Records from a data source -
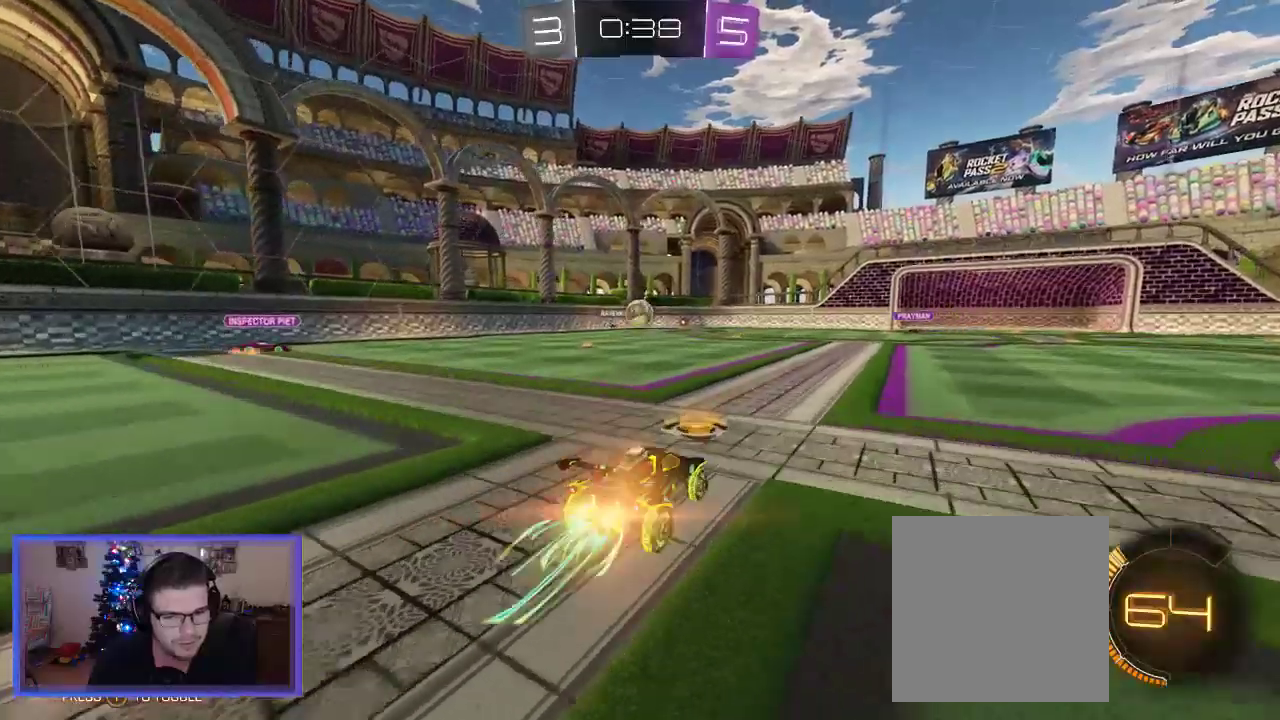
{"buttons": ["B", "R2"], "left_stick": "left", "right_stick": "center", "events": [[117, "left_stick", "left"], [250, "left_stick", "center"], [417, "left_stick", "left"]]}
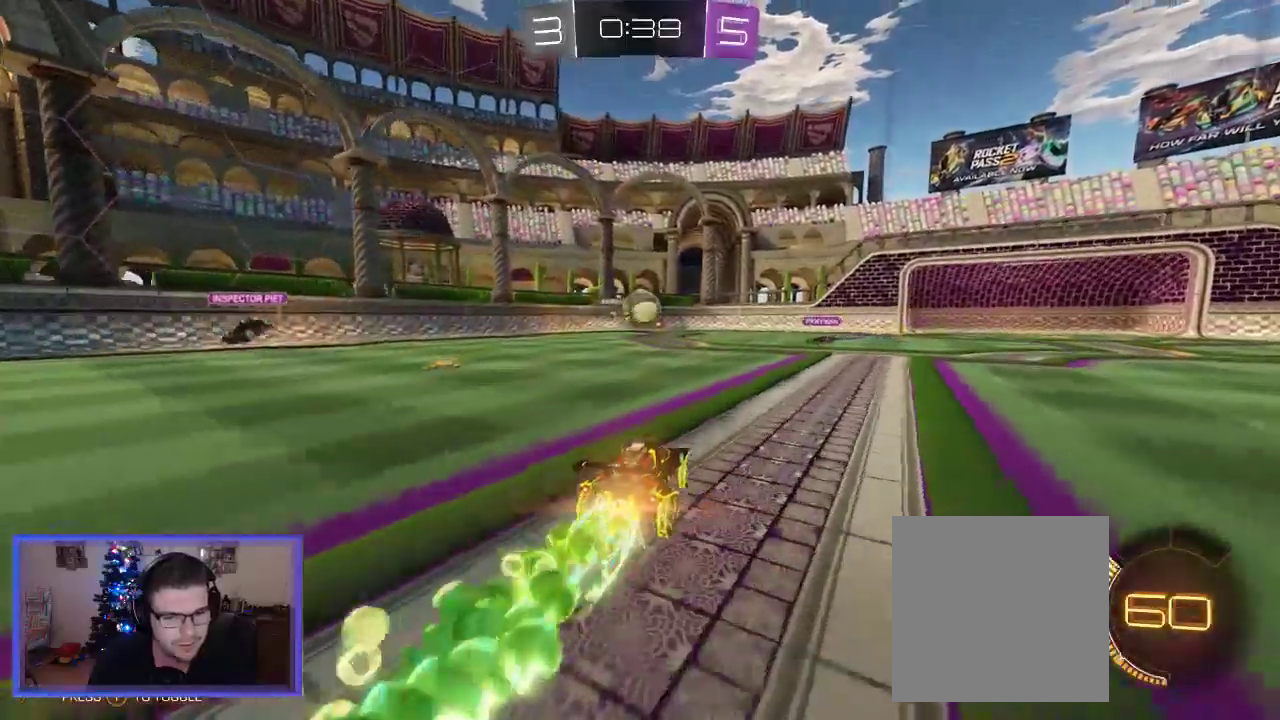
{"buttons": ["L2", "R2"], "left_stick": "left", "right_stick": "center", "events": [[117, "left_stick", "center"], [183, "A", "down"], [200, "left_stick", "down-left"], [383, "left_stick", "left"], [417, "A", "up"], [417, "B", "up"], [450, "L2", "down"]]}
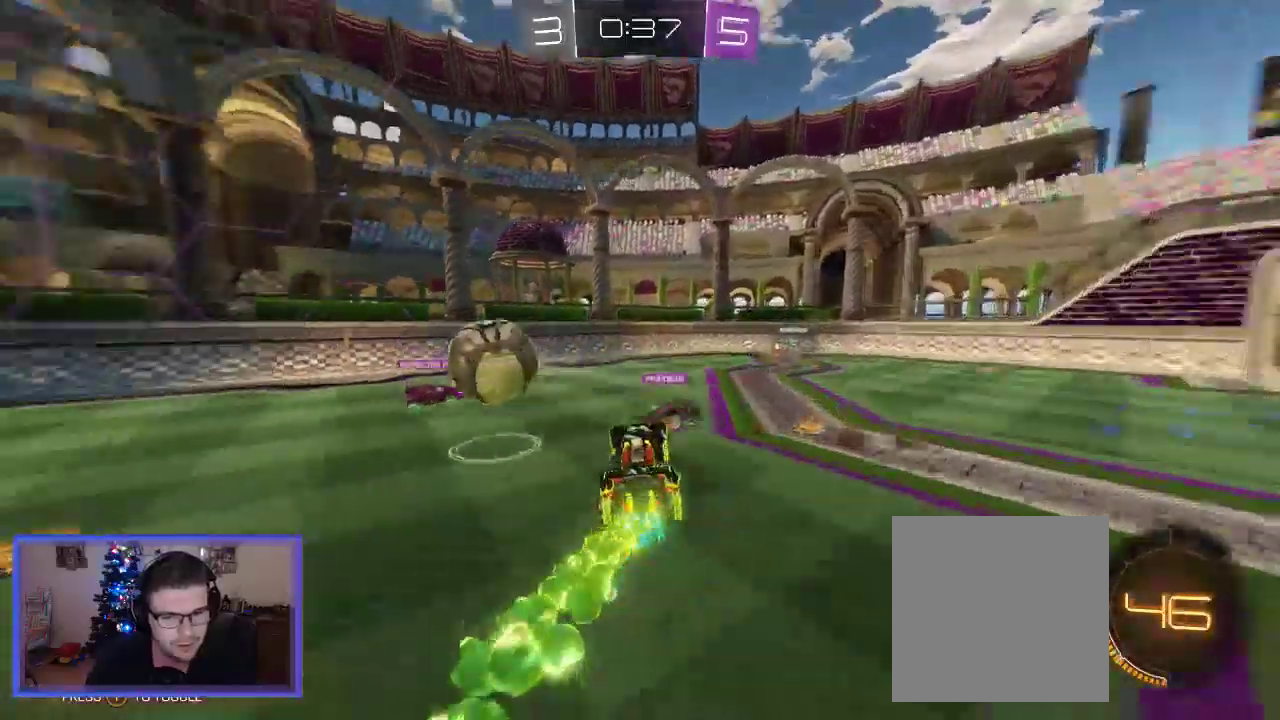
{"buttons": ["A", "R2"], "left_stick": "center", "right_stick": "center", "events": [[17, "A", "down"], [17, "left_stick", "up-left"], [150, "L2", "up"], [350, "left_stick", "center"]]}
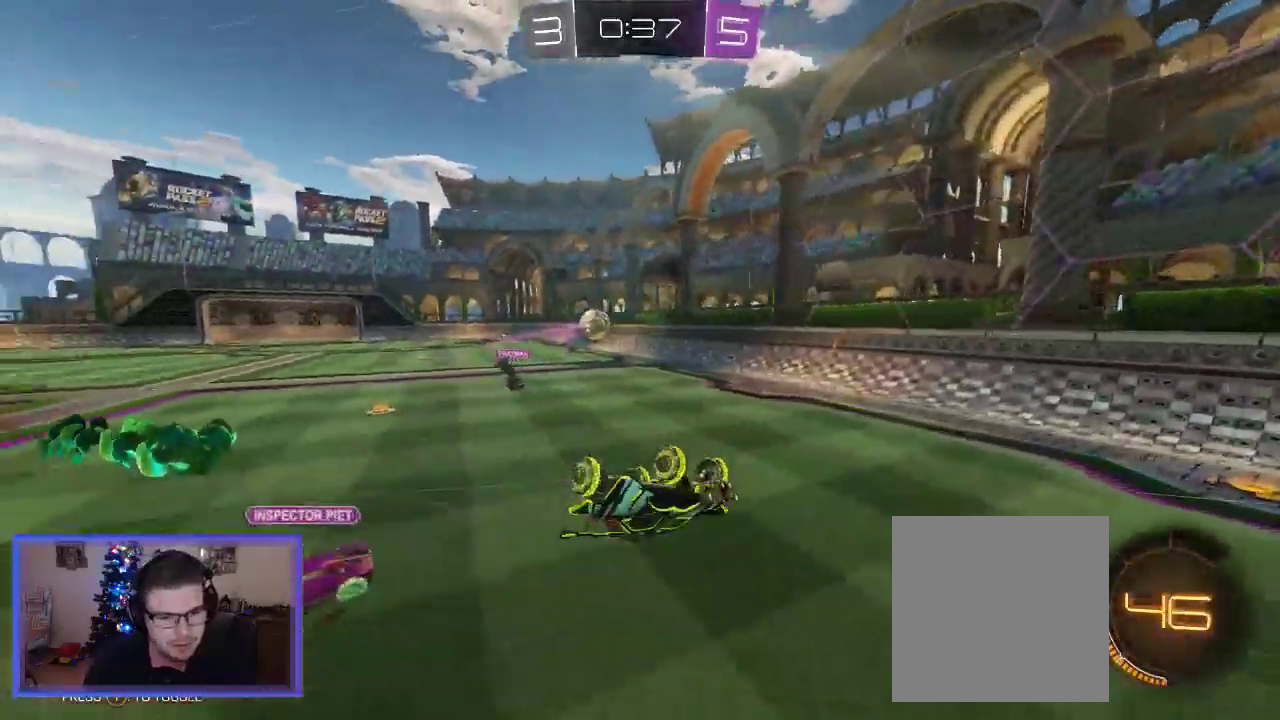
{"buttons": ["R2"], "left_stick": "left", "right_stick": "center", "events": [[17, "A", "up"], [50, "left_stick", "left"]]}
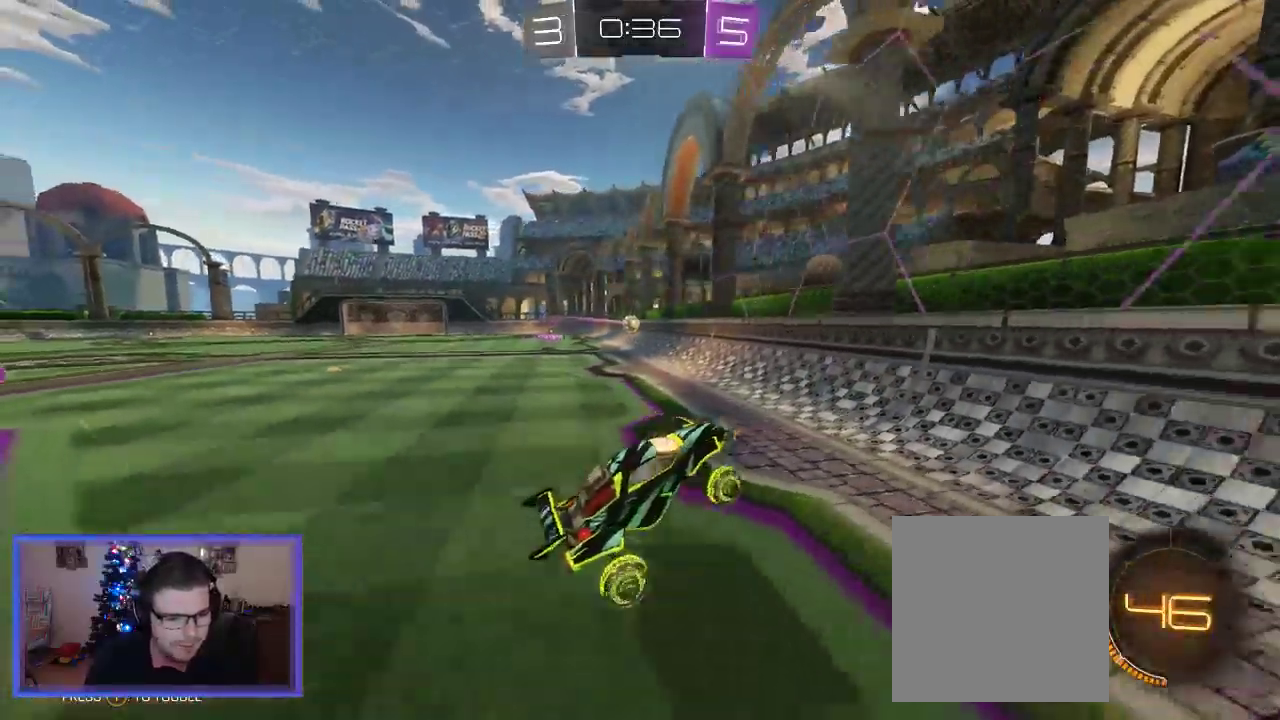
{"buttons": ["B", "R2"], "left_stick": "left", "right_stick": "center", "events": [[483, "B", "down"]]}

Directions - Lines above that have "down": copy each of them.

Output of the exercise -
{"buttons": ["L2", "R2"], "left_stick": "left", "right_stick": "center", "events": [[117, "left_stick", "center"], [183, "A", "down"], [200, "left_stick", "down-left"], [383, "left_stick", "left"], [417, "A", "up"], [417, "B", "up"], [450, "L2", "down"]]}
{"buttons": ["A", "R2"], "left_stick": "center", "right_stick": "center", "events": [[17, "A", "down"], [17, "left_stick", "up-left"], [150, "L2", "up"], [350, "left_stick", "center"]]}
{"buttons": ["B", "R2"], "left_stick": "left", "right_stick": "center", "events": [[483, "B", "down"]]}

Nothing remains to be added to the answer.